Apparently, naming the new school posed quite a problem, one which I wasn't aware of until Friday. To me, the new name just means that I have to think of Adam as one of a bigger, wilder and more able group of people. I have to let him be part of a setting where I'm not sure he'll fit in or succeed, where he might well get lost. This is hard to do when he's been sheltered by the Beechwood name for so long. But I might as well get used to it: he's not a Beechwood student anymore, he's a Mile End student now.
We went to a fun day at the new school yesterday, organised for the annual Sports Relief charity. It was great, another (relatively) sunny day to explore the beautiful new school. Aberdeen city council put a lot into this school, partly because it's a flagship experiment in merging two such different populations. Yesterday was my first real experience of this experiment, since the schools have not physically merged yet.
Adam and his brother were exploring the soft play room when a group of "big" boys poured in. Suddenly Adam and Caleb were tiny and fragile, liable to be run over by their bigger Mile End counterparts. Despite my nervousness I enjoyed meeting the boys, and introduced them to Adam, telling them they'd be school mates after Easter. They seemed ok with that. One boy asked "is he disabled?" and I appreciated both the fact that he asked and that he was relatively sensitive about it. My only answer was 'yes'. I'll have to let that be enough for now.
So Adam will be part of this crowd, the race-running, football-playing, rope-skipping, Irn-bru drinking crowd. It's exciting, and scary.
Immediately after the fun day we went to a local church where a Causeway Prospects group is now meeting every third Saturday. Causeway Prospects is a group who seeks to bring people with disabilities into the church and do church with them. It's great, but what a polar opposite world to the one we had just left!!

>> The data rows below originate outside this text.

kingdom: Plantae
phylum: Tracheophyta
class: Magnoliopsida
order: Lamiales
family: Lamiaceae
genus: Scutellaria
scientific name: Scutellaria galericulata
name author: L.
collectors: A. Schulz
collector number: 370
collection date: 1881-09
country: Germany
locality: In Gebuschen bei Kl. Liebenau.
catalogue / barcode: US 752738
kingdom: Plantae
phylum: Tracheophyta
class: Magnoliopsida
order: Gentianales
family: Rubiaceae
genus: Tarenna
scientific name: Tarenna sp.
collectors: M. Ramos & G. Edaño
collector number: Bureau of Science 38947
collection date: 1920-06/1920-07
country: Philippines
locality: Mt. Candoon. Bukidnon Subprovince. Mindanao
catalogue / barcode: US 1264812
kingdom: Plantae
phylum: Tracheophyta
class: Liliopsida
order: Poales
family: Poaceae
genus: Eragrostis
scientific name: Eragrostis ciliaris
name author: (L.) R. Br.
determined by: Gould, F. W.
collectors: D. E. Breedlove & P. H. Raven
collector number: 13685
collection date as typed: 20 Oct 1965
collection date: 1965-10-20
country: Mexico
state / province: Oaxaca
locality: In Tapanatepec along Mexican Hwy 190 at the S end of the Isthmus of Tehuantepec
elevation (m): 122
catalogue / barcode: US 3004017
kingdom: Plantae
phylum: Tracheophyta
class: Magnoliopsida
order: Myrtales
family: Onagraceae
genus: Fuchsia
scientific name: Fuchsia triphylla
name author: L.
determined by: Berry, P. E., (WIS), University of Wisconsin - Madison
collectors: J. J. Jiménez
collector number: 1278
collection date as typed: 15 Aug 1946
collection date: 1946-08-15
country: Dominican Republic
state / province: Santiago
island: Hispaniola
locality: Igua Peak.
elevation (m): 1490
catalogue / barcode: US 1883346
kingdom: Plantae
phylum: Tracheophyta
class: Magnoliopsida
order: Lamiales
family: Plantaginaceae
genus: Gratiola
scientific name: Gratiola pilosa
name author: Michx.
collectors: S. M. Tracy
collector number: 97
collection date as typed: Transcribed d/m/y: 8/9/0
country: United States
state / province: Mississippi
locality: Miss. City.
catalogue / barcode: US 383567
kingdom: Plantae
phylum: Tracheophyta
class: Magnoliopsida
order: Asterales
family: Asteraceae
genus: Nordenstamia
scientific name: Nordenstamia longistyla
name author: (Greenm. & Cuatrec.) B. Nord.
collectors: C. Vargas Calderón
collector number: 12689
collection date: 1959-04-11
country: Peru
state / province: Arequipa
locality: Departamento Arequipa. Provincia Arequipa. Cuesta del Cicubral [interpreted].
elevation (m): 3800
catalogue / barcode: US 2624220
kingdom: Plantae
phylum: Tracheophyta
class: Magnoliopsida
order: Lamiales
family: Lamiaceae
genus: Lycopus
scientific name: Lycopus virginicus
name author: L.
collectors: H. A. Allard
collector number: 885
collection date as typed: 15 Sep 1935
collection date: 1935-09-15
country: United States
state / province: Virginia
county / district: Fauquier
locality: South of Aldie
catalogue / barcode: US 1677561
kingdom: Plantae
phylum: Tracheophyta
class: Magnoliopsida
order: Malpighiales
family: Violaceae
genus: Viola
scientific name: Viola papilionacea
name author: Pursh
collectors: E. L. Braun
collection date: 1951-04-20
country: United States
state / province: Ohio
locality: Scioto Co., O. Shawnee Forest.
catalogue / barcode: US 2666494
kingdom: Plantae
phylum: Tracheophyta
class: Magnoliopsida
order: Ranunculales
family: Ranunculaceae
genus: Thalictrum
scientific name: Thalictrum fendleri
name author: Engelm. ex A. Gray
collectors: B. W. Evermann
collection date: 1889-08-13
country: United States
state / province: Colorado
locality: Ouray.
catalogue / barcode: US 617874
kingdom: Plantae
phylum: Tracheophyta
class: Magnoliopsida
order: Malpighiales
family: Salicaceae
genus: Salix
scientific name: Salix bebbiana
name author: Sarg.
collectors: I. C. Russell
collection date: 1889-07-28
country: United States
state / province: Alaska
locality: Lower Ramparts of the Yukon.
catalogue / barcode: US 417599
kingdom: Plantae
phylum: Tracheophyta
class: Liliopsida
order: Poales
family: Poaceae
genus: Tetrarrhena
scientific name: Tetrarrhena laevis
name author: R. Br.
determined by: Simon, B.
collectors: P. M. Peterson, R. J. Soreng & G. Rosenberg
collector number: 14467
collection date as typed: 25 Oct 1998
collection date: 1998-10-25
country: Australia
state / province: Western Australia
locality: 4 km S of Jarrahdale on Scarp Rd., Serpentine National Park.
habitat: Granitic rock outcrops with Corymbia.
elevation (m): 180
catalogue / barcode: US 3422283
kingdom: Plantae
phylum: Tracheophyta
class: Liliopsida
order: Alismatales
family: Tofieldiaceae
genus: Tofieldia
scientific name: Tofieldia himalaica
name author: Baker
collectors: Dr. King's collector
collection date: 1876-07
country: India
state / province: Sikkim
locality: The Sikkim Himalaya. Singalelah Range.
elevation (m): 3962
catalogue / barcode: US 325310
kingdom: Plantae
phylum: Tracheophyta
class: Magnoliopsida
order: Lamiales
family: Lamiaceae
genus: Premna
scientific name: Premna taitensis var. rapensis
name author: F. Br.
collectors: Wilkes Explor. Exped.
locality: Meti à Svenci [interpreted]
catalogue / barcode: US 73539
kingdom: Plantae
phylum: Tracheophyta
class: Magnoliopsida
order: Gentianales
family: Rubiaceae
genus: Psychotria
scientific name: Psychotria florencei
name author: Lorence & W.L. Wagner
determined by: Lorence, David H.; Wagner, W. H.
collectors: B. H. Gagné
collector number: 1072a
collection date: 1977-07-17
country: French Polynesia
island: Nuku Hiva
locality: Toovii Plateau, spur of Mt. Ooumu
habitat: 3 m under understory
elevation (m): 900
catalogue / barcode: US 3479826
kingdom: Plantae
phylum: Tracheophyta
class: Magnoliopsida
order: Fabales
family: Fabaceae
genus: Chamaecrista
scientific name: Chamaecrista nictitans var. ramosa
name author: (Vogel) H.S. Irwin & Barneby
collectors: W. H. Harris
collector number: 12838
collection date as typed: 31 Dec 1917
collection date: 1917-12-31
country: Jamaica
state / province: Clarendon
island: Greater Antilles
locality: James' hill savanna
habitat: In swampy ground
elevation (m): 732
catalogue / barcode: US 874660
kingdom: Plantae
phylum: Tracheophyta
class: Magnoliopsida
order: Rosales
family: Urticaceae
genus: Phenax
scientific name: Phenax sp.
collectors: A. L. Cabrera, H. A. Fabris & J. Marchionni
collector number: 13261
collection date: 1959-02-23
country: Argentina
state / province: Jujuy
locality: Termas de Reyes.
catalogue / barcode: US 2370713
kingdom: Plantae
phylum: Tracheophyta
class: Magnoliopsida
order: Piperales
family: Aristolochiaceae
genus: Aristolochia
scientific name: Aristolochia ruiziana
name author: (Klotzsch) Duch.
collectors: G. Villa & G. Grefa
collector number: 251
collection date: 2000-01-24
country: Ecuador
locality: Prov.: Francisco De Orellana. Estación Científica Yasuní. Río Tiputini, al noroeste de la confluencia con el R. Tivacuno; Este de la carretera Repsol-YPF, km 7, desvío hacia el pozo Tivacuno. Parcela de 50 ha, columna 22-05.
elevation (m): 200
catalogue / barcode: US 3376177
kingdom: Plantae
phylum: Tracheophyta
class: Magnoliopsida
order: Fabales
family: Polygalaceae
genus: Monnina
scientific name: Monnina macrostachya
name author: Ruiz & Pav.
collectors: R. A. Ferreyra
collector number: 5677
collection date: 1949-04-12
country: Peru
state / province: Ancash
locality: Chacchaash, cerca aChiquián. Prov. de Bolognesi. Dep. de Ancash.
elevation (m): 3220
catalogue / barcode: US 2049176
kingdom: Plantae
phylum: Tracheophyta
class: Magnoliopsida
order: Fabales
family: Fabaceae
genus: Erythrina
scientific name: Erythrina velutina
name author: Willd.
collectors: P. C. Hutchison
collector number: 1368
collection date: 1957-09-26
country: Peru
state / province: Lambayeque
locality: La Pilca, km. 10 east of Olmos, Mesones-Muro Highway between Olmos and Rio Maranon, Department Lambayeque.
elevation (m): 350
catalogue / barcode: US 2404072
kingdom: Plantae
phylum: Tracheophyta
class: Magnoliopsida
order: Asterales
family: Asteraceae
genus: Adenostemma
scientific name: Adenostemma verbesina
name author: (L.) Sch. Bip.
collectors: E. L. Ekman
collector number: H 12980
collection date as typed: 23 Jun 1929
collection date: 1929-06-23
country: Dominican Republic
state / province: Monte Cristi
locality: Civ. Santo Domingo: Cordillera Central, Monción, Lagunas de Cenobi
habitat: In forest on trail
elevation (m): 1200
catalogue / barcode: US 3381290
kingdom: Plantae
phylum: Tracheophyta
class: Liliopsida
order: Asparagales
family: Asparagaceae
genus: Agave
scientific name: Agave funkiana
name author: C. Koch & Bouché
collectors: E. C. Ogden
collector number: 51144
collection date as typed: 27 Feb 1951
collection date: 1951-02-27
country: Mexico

We had a great time being church together, being noisy and real together. Still, though, I find that I have a hard time letting go--when the leader says "feel free to move around and make noise", I still find it hard to let myself relax. I'm so programmed to follow a certain set of rules, and expect Adam to follow them, that even when they are removed I'm still constrained. Luckily though there are others there who don't have that problem, and I'm hoping to learn as much as I can from them.
Well, that's it for now. More tomorrow about yesterday, I guess.